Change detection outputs
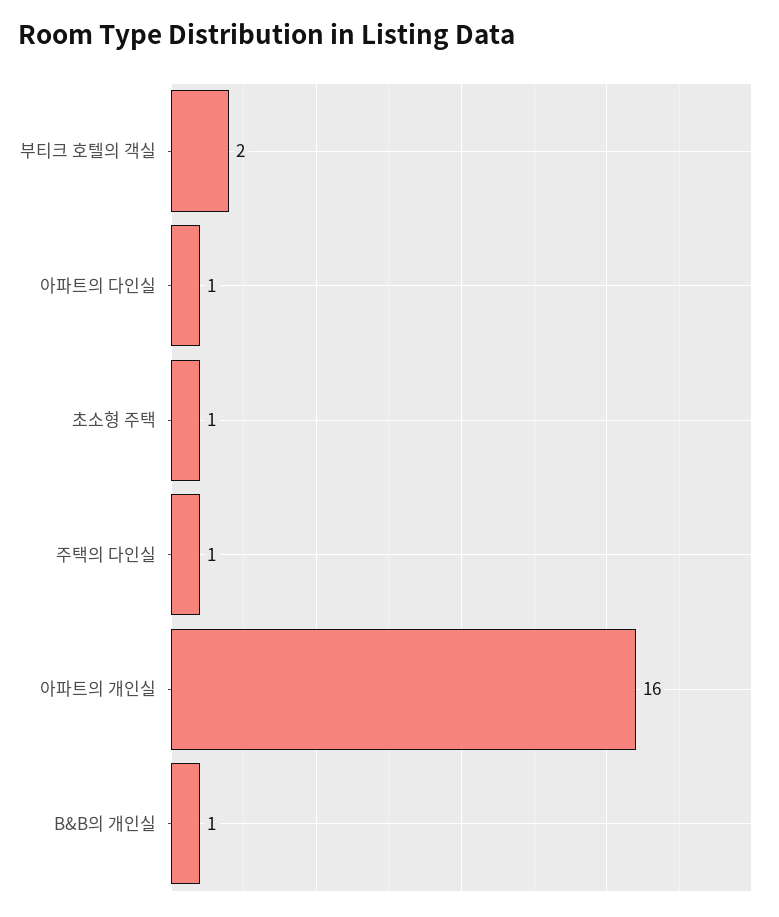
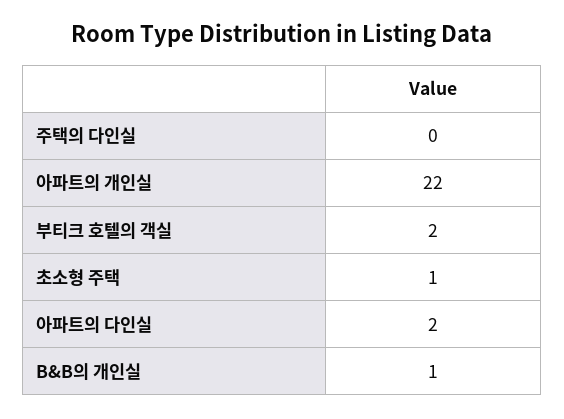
아파트의 다인실: 1 -> 2
주택의 다인실: 1 -> 0
아파트의 개인실: 16 -> 22

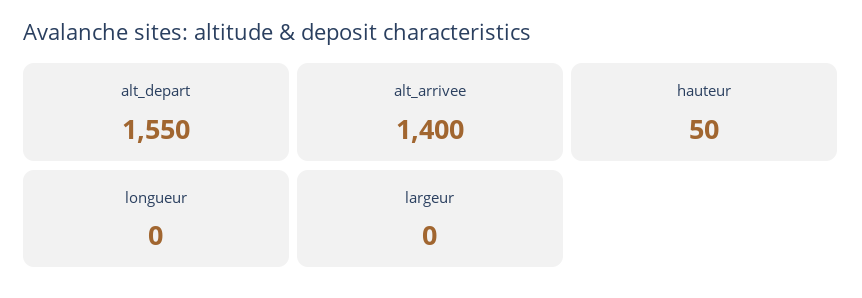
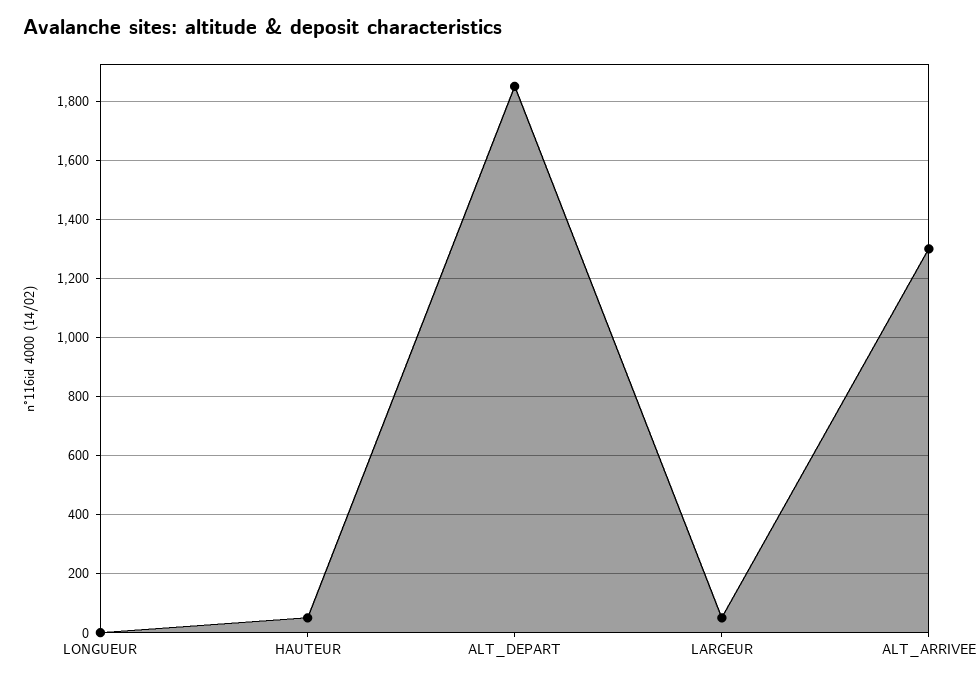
alt_depart: 1550 -> 1850
alt_arrivee: 1400 -> 1300
largeur: 0 -> 50

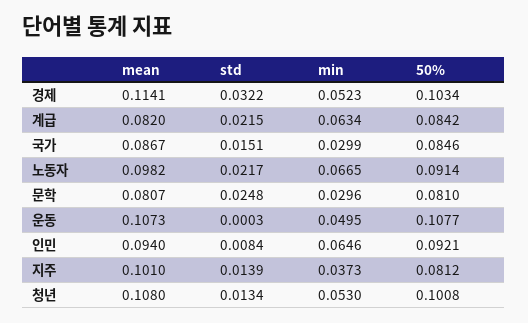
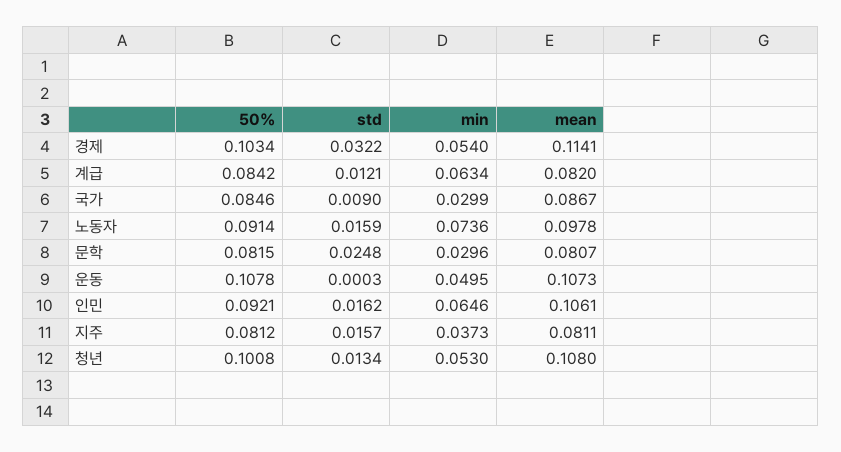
min, 경제: 0.0523 -> 0.054
std, 계급: 0.0215 -> 0.0121
std, 국가: 0.0151 -> 0.009
mean, 노동자: 0.0982 -> 0.0978
std, 노동자: 0.0217 -> 0.0159
min, 노동자: 0.0665 -> 0.0736
50%, 문학: 0.081 -> 0.0815
50%, 운동: 0.1077 -> 0.1078
mean, 인민: 0.094 -> 0.1061
std, 인민: 0.0084 -> 0.0162
mean, 지주: 0.101 -> 0.0811
std, 지주: 0.0139 -> 0.0157

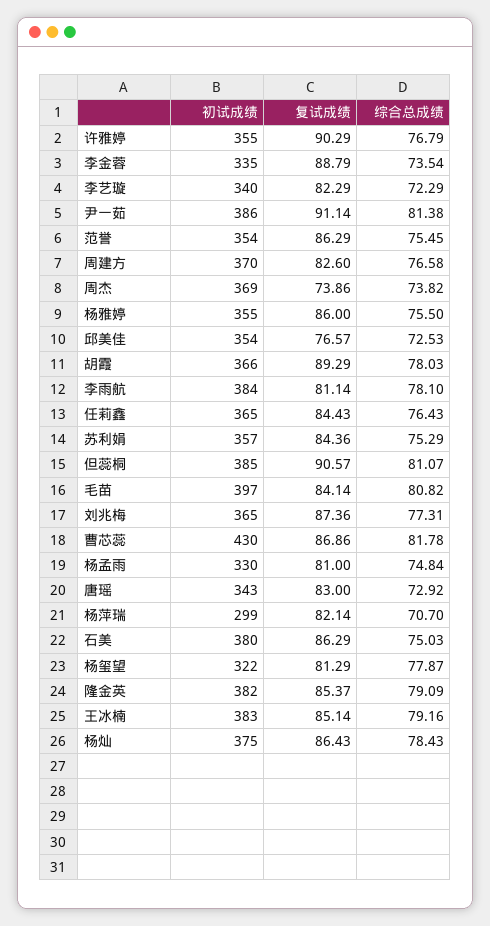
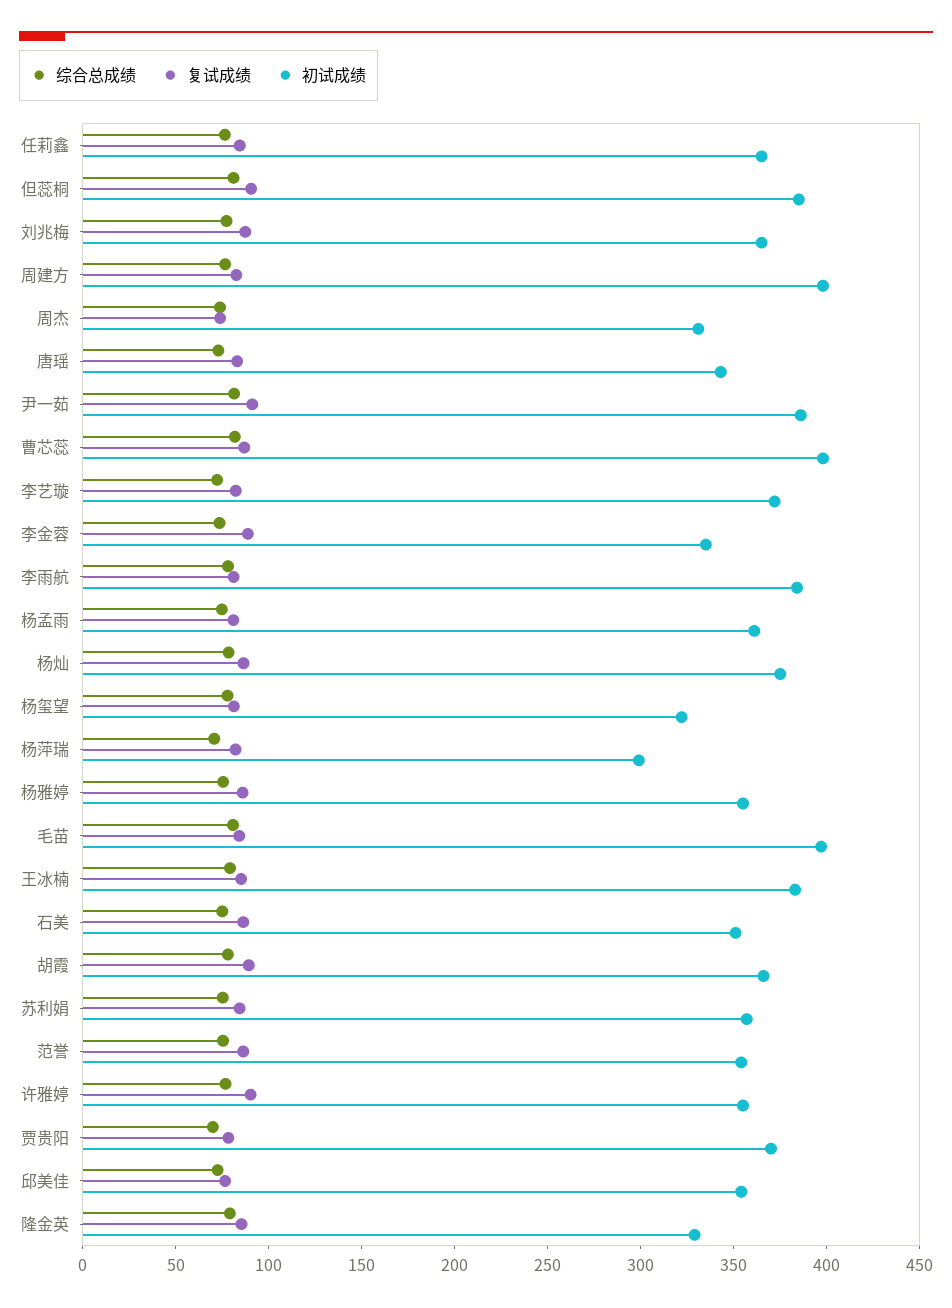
初试成绩, 李艺璇: 340 -> 370
初试成绩, 周建方: 370 -> 400
初试成绩, 周杰: 369 -> 330
初试成绩, 曹芯蕊: 430 -> 400
初试成绩, 杨孟雨: 330 -> 360
初试成绩, 石美: 380 -> 350
初试成绩, 隆金英: 382 -> 330
综合总成绩, 贾贵阳: none -> 70
复试成绩, 贾贵阳: none -> 80
初试成绩, 贾贵阳: none -> 370

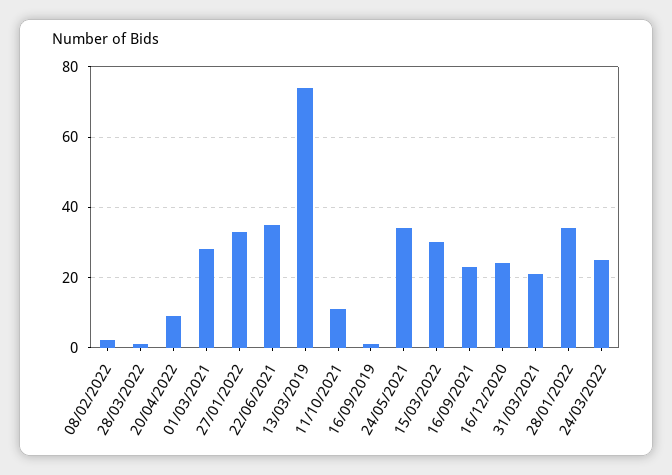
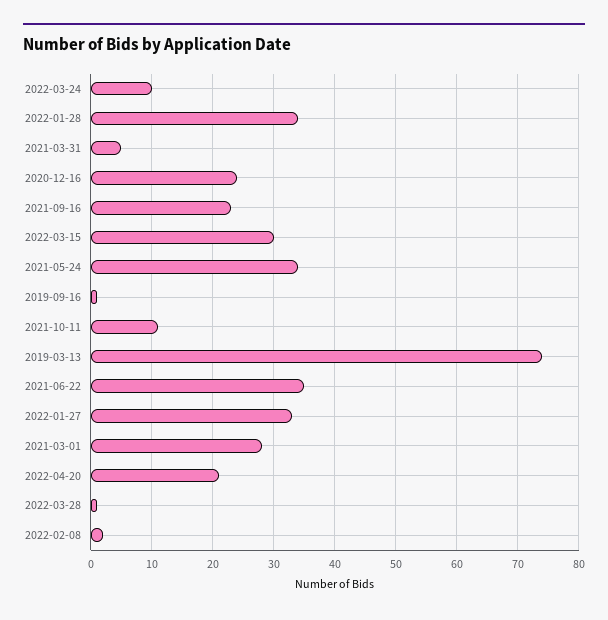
20/04/2022: 10 -> 21
31/03/2021: 20 -> 5
24/03/2022: 25 -> 10

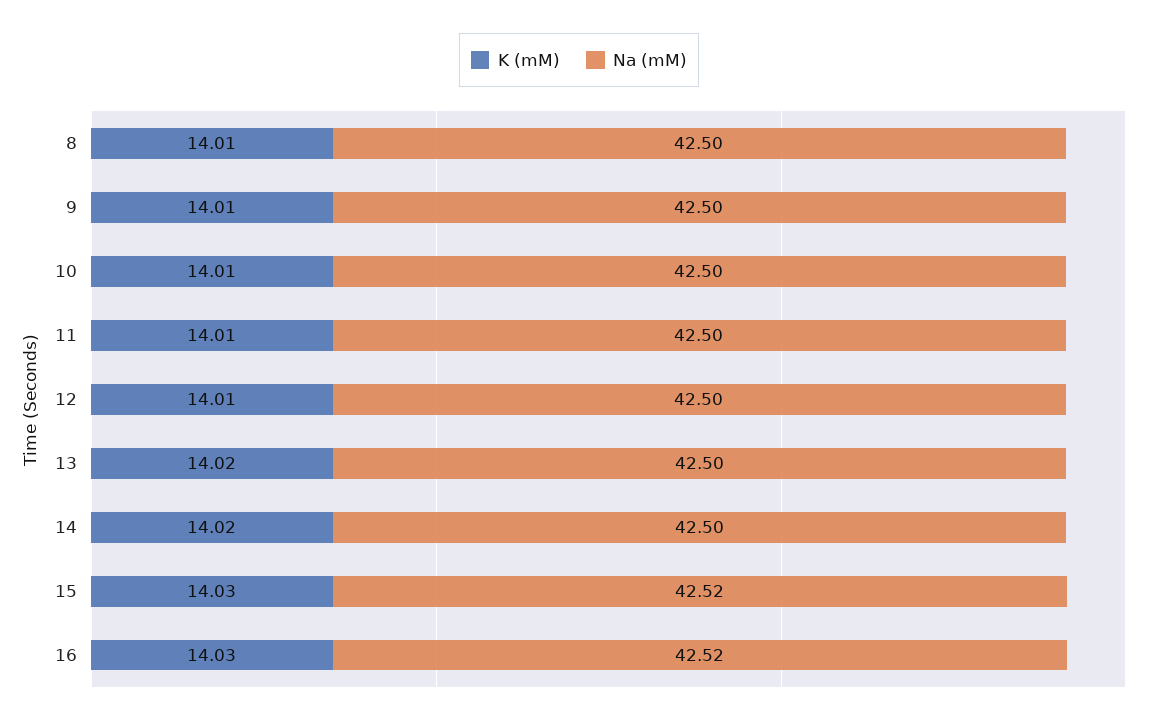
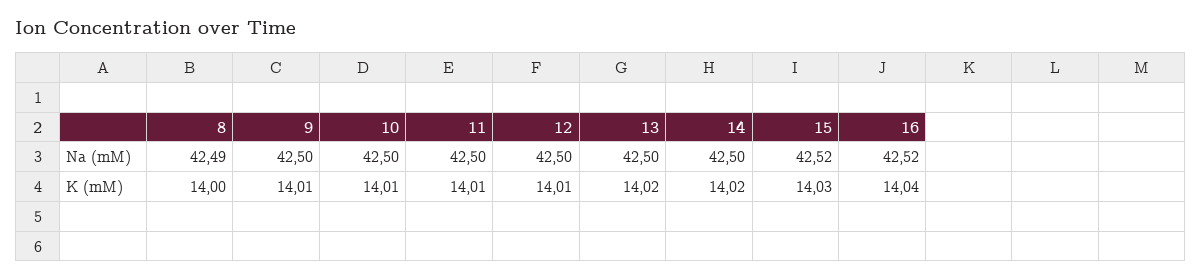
K (mM), 8: 14.01 -> 14
Na (mM), 8: 42.5 -> 42.49
K (mM), 16: 14.03 -> 14.04

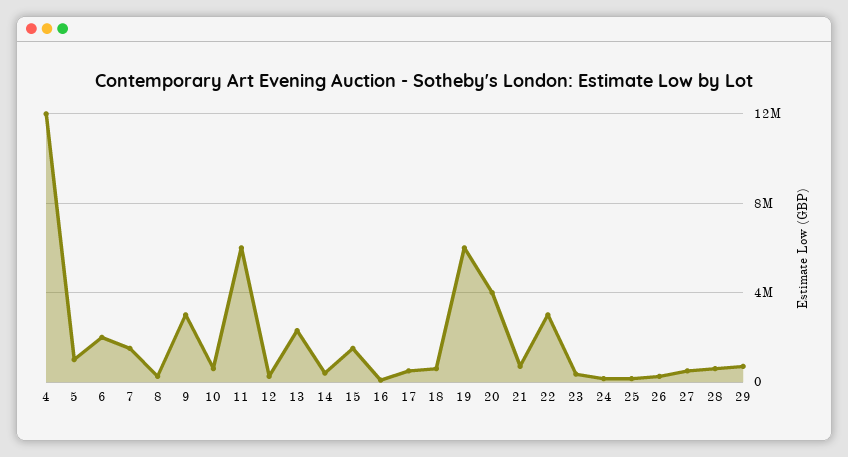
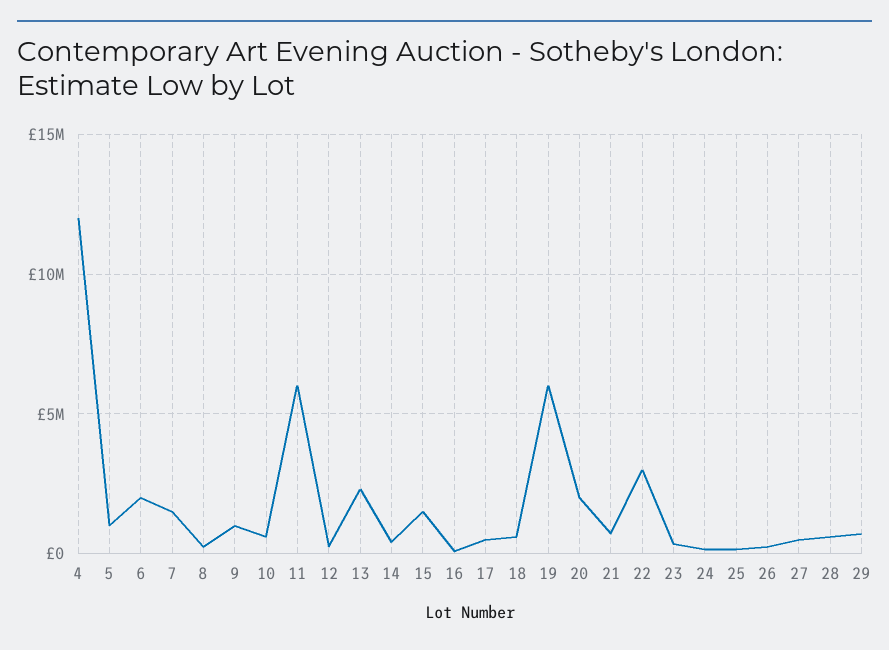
9: 3000000 -> 1000000
20: 4000000 -> 2000000

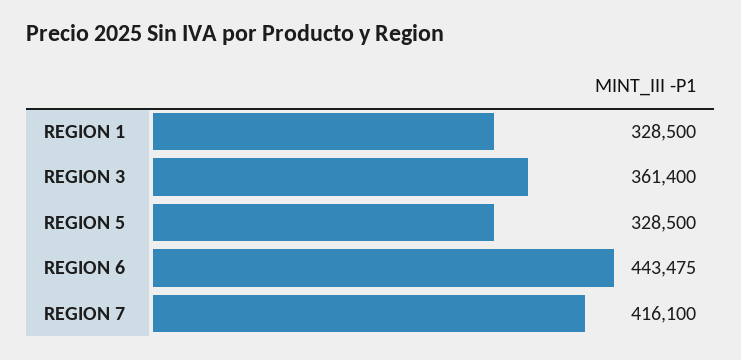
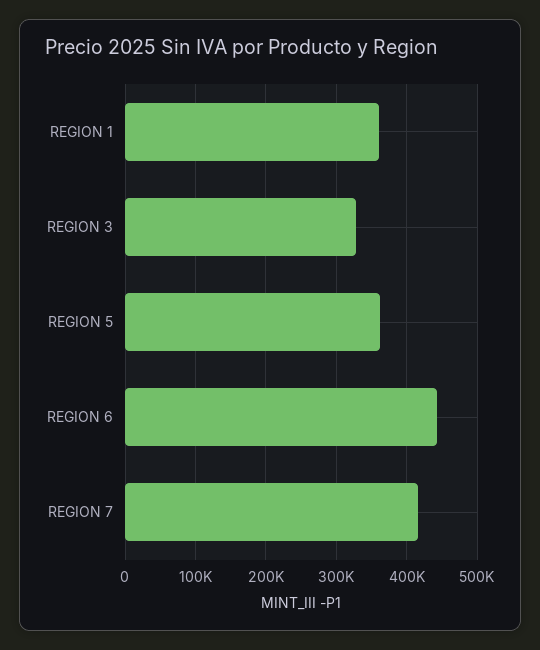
REGION 1: 328500 -> 360000
REGION 3: 361400 -> 330000
REGION 5: 328500 -> 360000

DIRECTIVE:
What is needed is an exact reproduction of the data, pictures excluded.

EXERCISE OUTPUT:
아파트의 다인실: 1 -> 2
주택의 다인실: 1 -> 0
아파트의 개인실: 16 -> 22

alt_depart: 1550 -> 1850
alt_arrivee: 1400 -> 1300
largeur: 0 -> 50

min, 경제: 0.0523 -> 0.054
std, 계급: 0.0215 -> 0.0121
std, 국가: 0.0151 -> 0.009
mean, 노동자: 0.0982 -> 0.0978
std, 노동자: 0.0217 -> 0.0159
min, 노동자: 0.0665 -> 0.0736
50%, 문학: 0.081 -> 0.0815
50%, 운동: 0.1077 -> 0.1078
mean, 인민: 0.094 -> 0.1061
std, 인민: 0.0084 -> 0.0162
mean, 지주: 0.101 -> 0.0811
std, 지주: 0.0139 -> 0.0157

初试成绩, 李艺璇: 340 -> 370
初试成绩, 周建方: 370 -> 400
初试成绩, 周杰: 369 -> 330
初试成绩, 曹芯蕊: 430 -> 400
初试成绩, 杨孟雨: 330 -> 360
初试成绩, 石美: 380 -> 350
初试成绩, 隆金英: 382 -> 330
综合总成绩, 贾贵阳: none -> 70
复试成绩, 贾贵阳: none -> 80
初试成绩, 贾贵阳: none -> 370

20/04/2022: 10 -> 21
31/03/2021: 20 -> 5
24/03/2022: 25 -> 10

K (mM), 8: 14.01 -> 14
Na (mM), 8: 42.5 -> 42.49
K (mM), 16: 14.03 -> 14.04

9: 3000000 -> 1000000
20: 4000000 -> 2000000

REGION 1: 328500 -> 360000
REGION 3: 361400 -> 330000
REGION 5: 328500 -> 360000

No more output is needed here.